I Have a Dream: That Palestinians and Israelis May One Day Live in Peace and Love
By: Mohamed Badawi
“Peace is not the absence of conflict, but the presence of justice.” — Martin Luther King Jr.
Yes, I have a dream.
A dream that is no longer a luxury of thought or a poetic wish, but an existential necessity for all the peoples of this wounded region — a region worn down by blood, where pain has become a habit and death, daily bread.
I write today with full conviction that words, though powerless against the roar of tanks and the thunder of warplanes, remain the last refuge for those with a conscience — a window to a new horizon when all doors are closed.

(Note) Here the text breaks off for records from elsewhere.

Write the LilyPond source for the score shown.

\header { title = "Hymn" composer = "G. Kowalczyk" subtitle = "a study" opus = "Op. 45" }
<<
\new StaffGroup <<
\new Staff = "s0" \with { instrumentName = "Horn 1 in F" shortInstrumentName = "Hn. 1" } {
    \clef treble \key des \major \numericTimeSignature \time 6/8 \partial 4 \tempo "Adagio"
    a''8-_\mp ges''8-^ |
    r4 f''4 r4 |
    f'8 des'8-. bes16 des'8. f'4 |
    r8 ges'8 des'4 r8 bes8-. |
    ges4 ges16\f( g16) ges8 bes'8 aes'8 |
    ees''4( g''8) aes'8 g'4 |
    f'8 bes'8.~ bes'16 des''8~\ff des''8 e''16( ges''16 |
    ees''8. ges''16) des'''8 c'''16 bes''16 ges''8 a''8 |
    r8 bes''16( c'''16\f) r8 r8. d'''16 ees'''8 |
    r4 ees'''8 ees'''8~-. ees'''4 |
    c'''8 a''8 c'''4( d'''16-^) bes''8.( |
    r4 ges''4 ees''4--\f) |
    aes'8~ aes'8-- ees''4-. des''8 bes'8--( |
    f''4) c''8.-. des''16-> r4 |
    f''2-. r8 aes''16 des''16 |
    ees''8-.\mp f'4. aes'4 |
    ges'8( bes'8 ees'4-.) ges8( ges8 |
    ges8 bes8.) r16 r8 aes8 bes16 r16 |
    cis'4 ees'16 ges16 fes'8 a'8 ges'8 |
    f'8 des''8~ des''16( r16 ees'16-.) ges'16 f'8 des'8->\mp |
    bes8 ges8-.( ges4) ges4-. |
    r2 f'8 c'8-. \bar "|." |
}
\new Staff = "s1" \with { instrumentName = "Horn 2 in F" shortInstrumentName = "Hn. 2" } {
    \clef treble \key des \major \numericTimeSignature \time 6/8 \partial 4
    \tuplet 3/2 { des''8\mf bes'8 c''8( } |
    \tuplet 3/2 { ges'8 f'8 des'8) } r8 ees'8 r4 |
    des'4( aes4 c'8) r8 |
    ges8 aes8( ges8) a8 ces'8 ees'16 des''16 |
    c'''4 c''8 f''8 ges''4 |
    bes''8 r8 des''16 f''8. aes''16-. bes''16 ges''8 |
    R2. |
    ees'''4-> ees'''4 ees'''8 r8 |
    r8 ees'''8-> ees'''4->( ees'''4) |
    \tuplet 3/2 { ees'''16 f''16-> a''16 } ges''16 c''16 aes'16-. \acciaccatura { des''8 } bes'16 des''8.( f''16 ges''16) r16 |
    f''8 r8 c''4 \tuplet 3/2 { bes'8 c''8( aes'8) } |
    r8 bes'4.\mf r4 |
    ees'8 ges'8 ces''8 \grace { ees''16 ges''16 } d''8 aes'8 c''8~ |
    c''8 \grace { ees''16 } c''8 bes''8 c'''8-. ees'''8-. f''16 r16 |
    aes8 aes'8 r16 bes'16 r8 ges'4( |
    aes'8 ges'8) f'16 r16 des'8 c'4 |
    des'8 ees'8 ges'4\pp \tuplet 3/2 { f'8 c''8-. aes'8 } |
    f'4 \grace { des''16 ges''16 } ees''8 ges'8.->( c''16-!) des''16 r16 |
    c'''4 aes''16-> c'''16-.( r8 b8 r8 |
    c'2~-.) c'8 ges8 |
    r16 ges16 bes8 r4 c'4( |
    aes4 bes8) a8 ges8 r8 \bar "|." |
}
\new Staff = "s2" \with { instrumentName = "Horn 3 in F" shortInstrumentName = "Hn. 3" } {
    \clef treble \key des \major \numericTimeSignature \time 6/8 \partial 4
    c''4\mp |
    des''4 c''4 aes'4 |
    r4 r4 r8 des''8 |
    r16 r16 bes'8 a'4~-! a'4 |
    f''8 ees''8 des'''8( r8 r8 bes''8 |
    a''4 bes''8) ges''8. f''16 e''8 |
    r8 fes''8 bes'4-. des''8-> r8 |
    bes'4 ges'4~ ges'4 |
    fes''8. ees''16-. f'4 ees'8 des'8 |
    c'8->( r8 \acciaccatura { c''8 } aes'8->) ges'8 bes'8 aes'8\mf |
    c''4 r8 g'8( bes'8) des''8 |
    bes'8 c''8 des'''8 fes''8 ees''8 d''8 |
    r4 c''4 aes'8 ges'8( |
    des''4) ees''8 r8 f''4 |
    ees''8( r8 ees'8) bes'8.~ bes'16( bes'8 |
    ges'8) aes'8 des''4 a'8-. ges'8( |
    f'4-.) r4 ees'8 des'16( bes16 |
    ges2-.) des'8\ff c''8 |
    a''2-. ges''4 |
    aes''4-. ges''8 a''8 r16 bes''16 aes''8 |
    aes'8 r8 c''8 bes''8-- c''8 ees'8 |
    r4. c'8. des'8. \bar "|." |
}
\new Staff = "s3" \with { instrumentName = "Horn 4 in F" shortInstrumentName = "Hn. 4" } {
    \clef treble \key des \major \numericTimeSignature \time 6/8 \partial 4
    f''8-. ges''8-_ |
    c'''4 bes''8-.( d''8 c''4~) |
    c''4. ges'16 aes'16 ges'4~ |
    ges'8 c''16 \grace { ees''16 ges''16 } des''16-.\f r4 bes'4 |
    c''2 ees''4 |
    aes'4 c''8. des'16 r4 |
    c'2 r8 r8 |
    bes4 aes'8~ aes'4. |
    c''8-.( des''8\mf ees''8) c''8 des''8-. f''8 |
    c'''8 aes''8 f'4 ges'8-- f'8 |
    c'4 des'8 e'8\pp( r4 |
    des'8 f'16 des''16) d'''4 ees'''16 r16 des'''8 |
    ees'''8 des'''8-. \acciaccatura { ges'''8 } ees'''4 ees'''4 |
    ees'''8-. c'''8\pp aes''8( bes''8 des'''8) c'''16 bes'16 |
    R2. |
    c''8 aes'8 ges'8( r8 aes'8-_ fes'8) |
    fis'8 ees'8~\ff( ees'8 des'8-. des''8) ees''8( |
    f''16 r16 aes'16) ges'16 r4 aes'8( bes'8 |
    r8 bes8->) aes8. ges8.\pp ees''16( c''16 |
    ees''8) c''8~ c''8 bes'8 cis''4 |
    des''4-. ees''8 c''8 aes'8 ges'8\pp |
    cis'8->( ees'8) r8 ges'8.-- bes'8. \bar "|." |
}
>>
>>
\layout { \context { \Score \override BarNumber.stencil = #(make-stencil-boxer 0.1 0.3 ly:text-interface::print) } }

My dream is for the people of Gaza to return to their homes, not to ruins. For fathers not to weep over their children under rubble. For massacres not to steal away mothers’ hopes for tomorrow. For the bodies of hostages to be returned to their families, and for the living to come back with as few scars as possible — life cannot be replaced, but it can be given new meaning.
From Gaza to Dresden: History Cannot Be Erased, but It Can Be Understood
When we see Gaza today — besieged and shattered — no conscious observer can help but recall the images of German cities after World War II, especially Dresden, which the Allies reduced to ashes in February 1945. Tens of thousands of civilians died in a few days. Churches, museums, and libraries — the collective memory of a people — were obliterated.
But what the Germans did after the war wasn’t driven by a desire for revenge. Instead, they chose to rebuild — not only infrastructure but their collective spirit.
West Germany opted for democracy, reflection, accountability, and the difficult road of acknowledging the catastrophe caused by Nazism. At the same time, Europe — led by France, which had itself been under Nazi occupation — chose reconciliation and partnership.
Former German Chancellor Willy Brandt once said:
“If you want to make peace, you must talk to your enemies, not your friends.”
And in 1989, when the Berlin Wall fell, it wasn’t just concrete that crumbled — ideas of hatred and division collapsed, and Germany was reunified with rare political courage in modern history.
From the Nakba to the Present: A Pain That Silence Cannot Heal
Palestinians know the Nakba as deeply as Germans know the Holocaust.
Every nation has its wounds, and every wound its memory. But memory cannot be an eternal prison. The Palestinian Nakba wasn’t only a mass expulsion — it was an uprooting, an erasure of identity.
But can Palestine wait another seventy years?
Can the region remain hostage to extremism and hate-fueled rhetoric?
Shall we continue to quantify suffering in numbers and justify killing with borders?
No. The solution does not lie in erasure, but in mutual recognition.
True peace begins from the heart of suffering.
South African leader Nelson Mandela once said:
“If you want to make peace with your enemy, you have to work with your enemy. Then he becomes your partner.”
Hamas Must Reflect, and Israel Must Reconsider
There is no noble resistance built on the blood of innocents.
And there is no genuine democracy that practices apartheid within its borders.
Hamas, through its violence and policies, has squandered many opportunities for the Palestinian cause.
And Israel, through its oppressive policies, undermines every real chance at peace — with continued settlement expansion and denial of basic Palestinian rights.
But amidst all this, we must not forget that there are people on both sides who seek peace, who fight for justice, and who refuse to become soldiers in the army of hatred.
Hope exists — fragile, perhaps, but still alive. It needs nurturing, not suffocation.
Europe Witnessed a Miracle — Why Can’t We Repeat It?
From the European Union to various partnerships, Europe has proven that yesterday’s enemies can become today’s allies.
Germany and France. Italy and Austria. Even post-Brexit Britain. All were soaked in the blood of the 20th century.
And yet today, Europe is the largest single market in the world — not because these nations suddenly loved each other, but because they placed shared interest above historical vengeance.
Why don’t we learn from this lesson?
Why don’t we build a “New Middle East” on justice and mutual respect — not on weapons and war deals?
Trump and the Compulsory Peace
Donald Trump may not be a traditional peacemaker, yet he forced both parties into a moment of reflection.
Hamas’s willingness to accept parts of the plan and to release hostages — even under pressure — is a step that should not be dismissed.
And Trump’s demand that Israel halt its military operation reflects a shift in the power dynamics.
The window may be narrow — but it is real.
In Conclusion: We All Have a Dream
I have a dream — that this region becomes a home for pluralism, not sectarianism.
That the Palestinian girl and Israeli boy may walk side by side — not in refugee camps or prisons, but in schools, playgrounds, theaters of life.
That history not be a sword hanging over our necks, but a bridge toward understanding and reconciliation.
As Mahmoud Darwish once wrote:
“We love life whenever we can find a way to it.”
Let us give life a chance. Let us restore the value of human dignity. Let our memory be a reservoir of wisdom — not fuel for destruction.